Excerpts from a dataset
▽

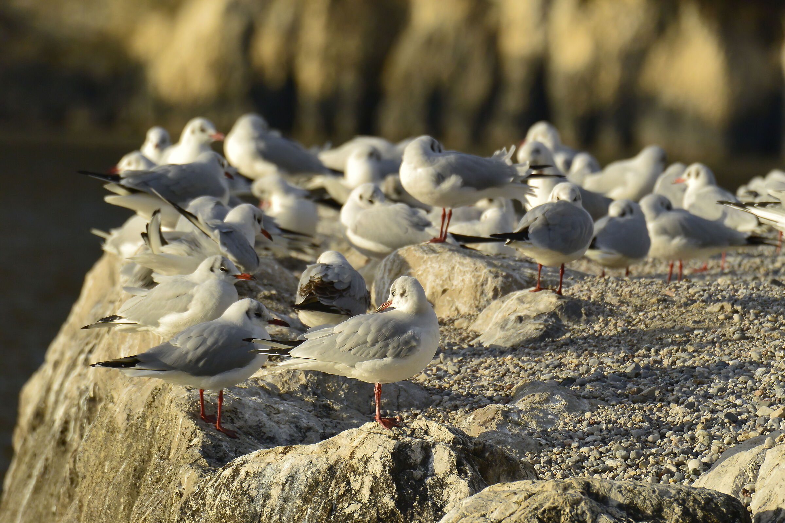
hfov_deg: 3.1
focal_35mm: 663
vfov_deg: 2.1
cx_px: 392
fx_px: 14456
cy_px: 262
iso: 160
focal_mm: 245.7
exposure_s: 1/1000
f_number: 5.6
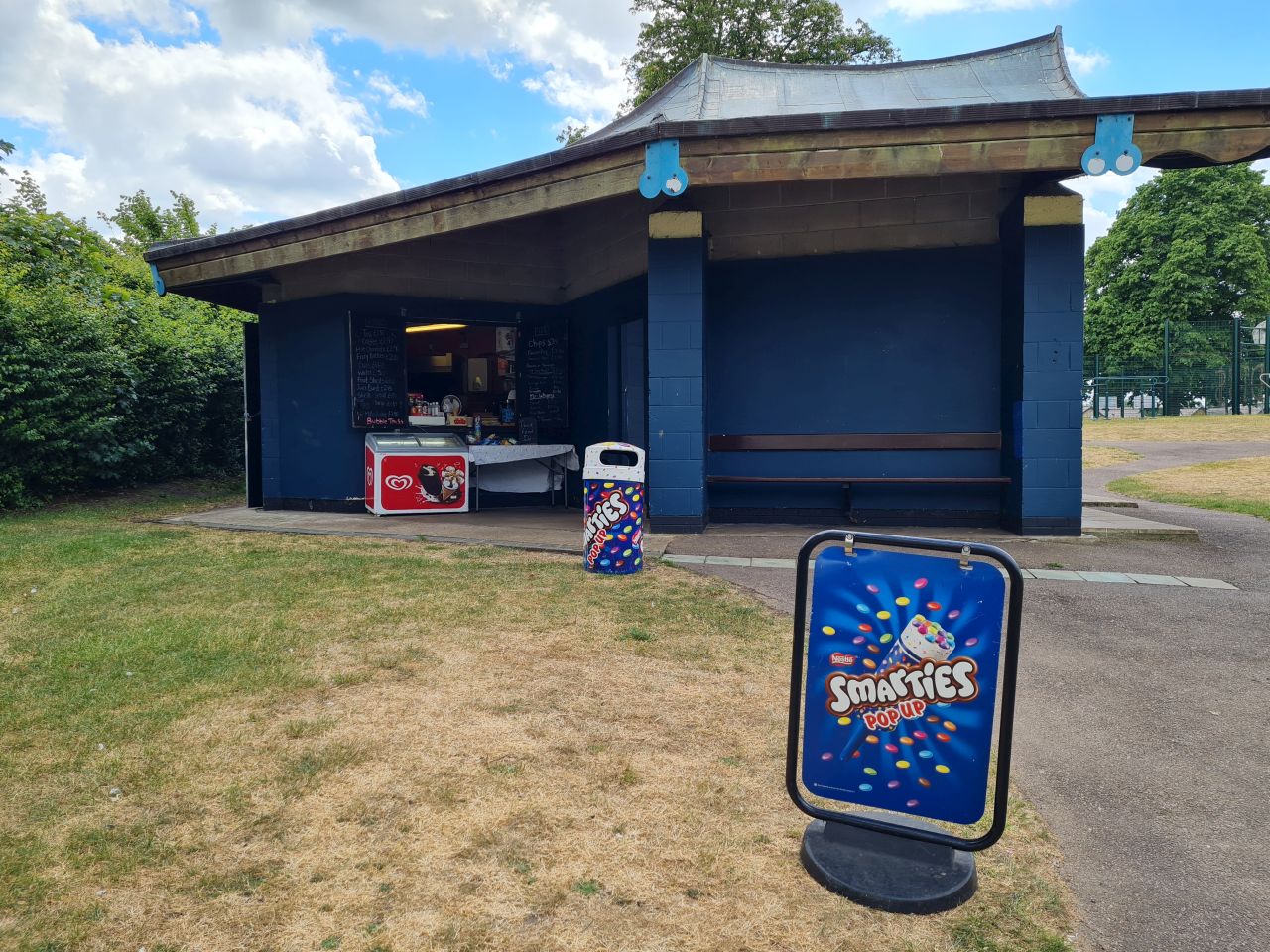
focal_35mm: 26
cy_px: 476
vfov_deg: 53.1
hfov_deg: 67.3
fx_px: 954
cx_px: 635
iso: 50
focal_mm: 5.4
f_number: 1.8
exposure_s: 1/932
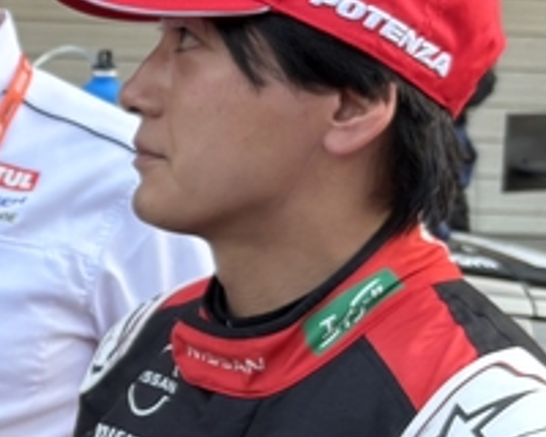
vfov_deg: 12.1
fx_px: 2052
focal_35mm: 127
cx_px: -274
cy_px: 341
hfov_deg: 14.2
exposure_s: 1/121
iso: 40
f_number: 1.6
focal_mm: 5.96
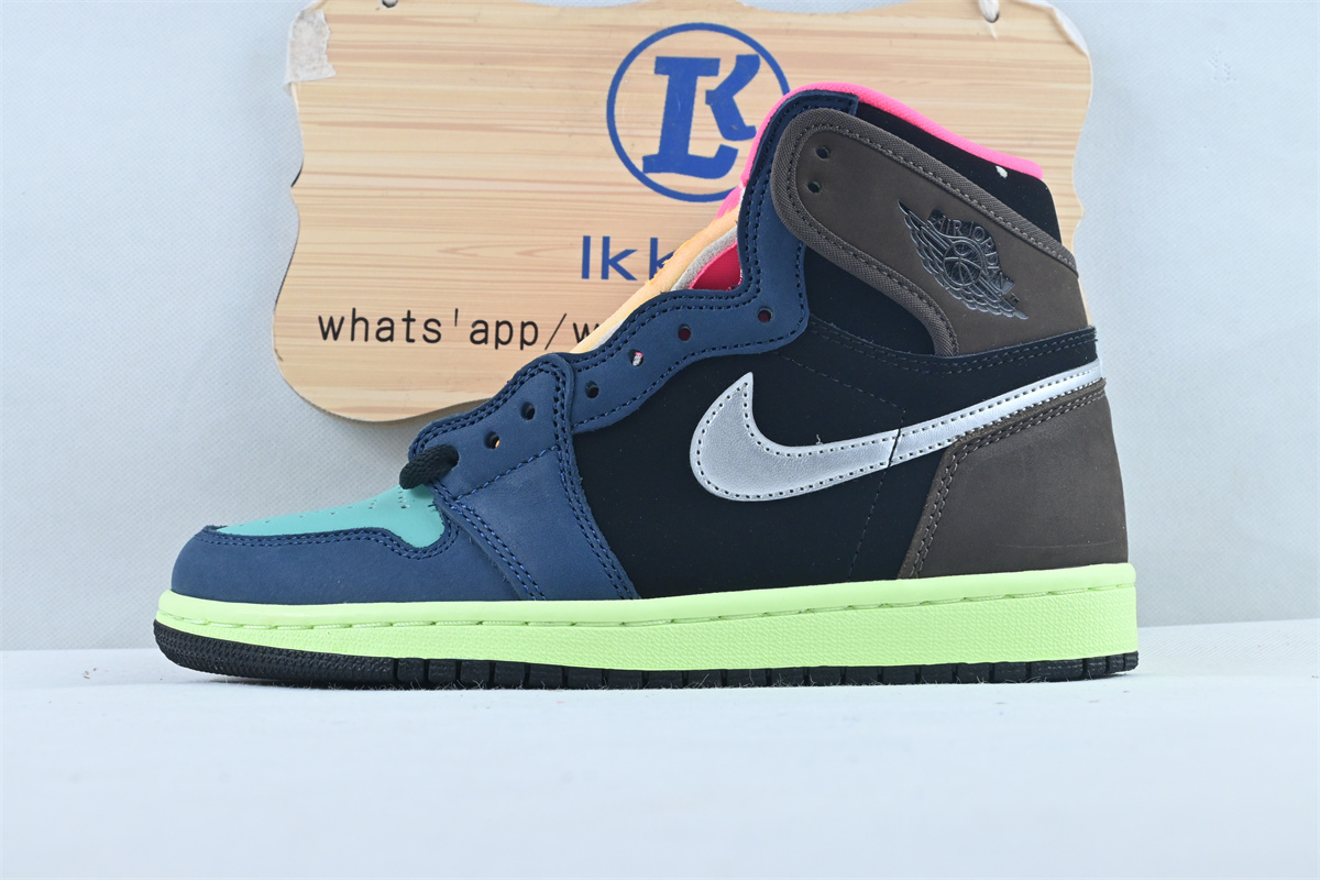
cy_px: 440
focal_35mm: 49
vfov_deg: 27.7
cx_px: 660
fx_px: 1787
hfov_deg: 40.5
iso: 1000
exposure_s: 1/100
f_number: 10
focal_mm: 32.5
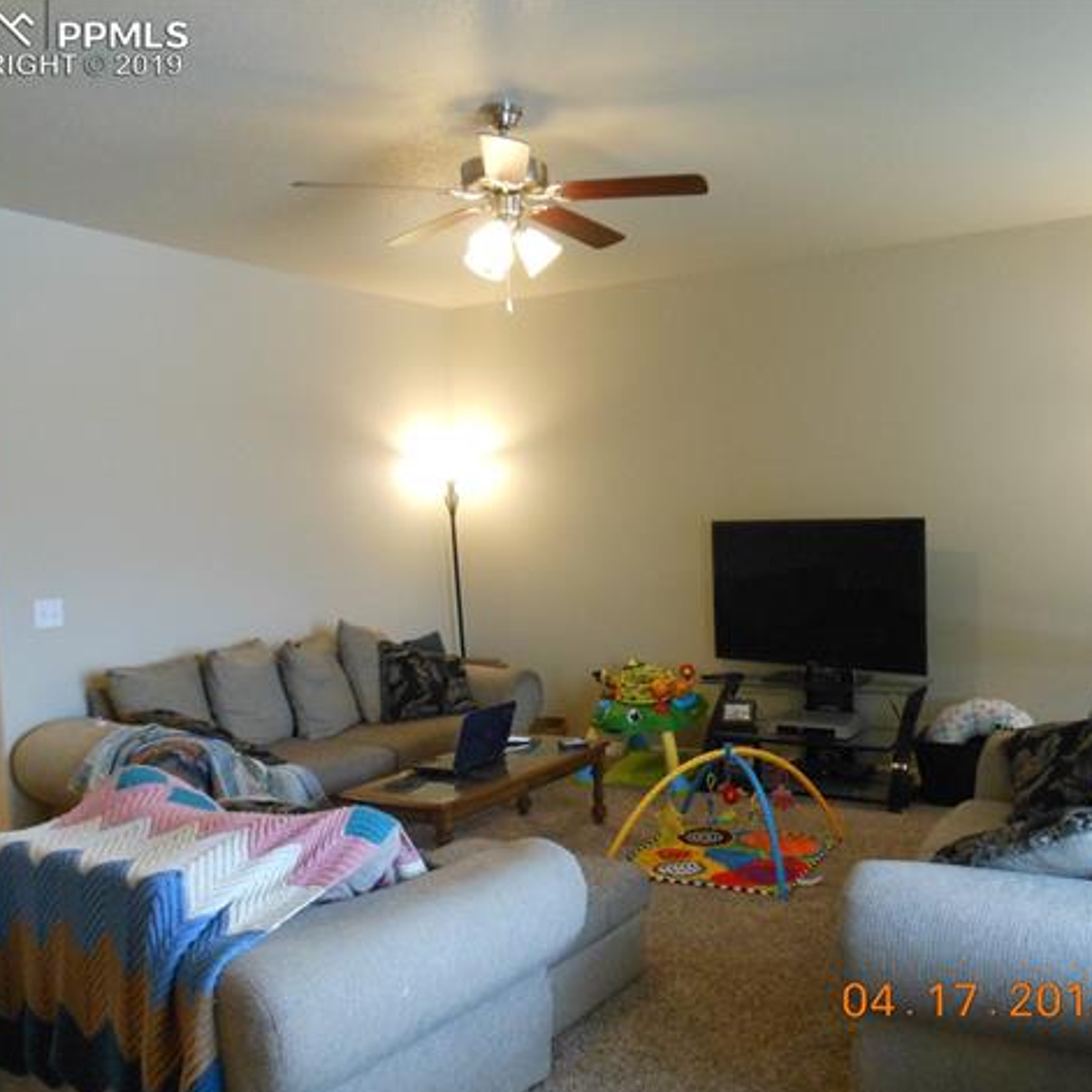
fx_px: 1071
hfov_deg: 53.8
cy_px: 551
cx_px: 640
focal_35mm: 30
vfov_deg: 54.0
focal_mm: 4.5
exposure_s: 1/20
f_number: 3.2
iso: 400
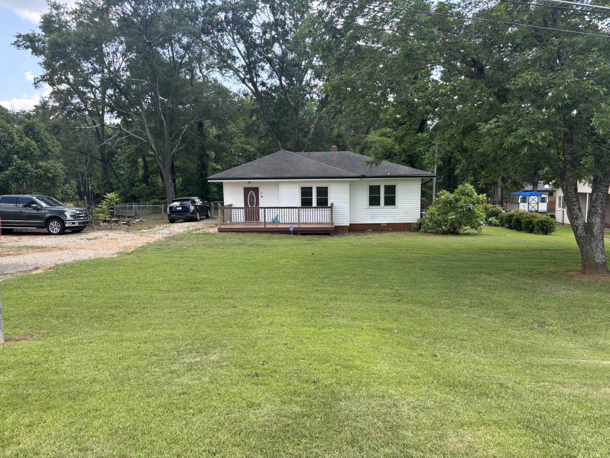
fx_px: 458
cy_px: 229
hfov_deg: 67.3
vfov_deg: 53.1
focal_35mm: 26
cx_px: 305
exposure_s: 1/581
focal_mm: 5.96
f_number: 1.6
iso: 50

△

Generate a word-for-word copy of the preceding records, excluding all pictures.

hfov_deg: 3.1
focal_35mm: 663
vfov_deg: 2.1
cx_px: 392
fx_px: 14456
cy_px: 262
iso: 160
focal_mm: 245.7
exposure_s: 1/1000
f_number: 5.6
focal_35mm: 26
cy_px: 476
vfov_deg: 53.1
hfov_deg: 67.3
fx_px: 954
cx_px: 635
iso: 50
focal_mm: 5.4
f_number: 1.8
exposure_s: 1/932
vfov_deg: 12.1
fx_px: 2052
focal_35mm: 127
cx_px: -274
cy_px: 341
hfov_deg: 14.2
exposure_s: 1/121
iso: 40
f_number: 1.6
focal_mm: 5.96
cy_px: 440
focal_35mm: 49
vfov_deg: 27.7
cx_px: 660
fx_px: 1787
hfov_deg: 40.5
iso: 1000
exposure_s: 1/100
f_number: 10
focal_mm: 32.5
fx_px: 1071
hfov_deg: 53.8
cy_px: 551
cx_px: 640
focal_35mm: 30
vfov_deg: 54.0
focal_mm: 4.5
exposure_s: 1/20
f_number: 3.2
iso: 400
fx_px: 458
cy_px: 229
hfov_deg: 67.3
vfov_deg: 53.1
focal_35mm: 26
cx_px: 305
exposure_s: 1/581
focal_mm: 5.96
f_number: 1.6
iso: 50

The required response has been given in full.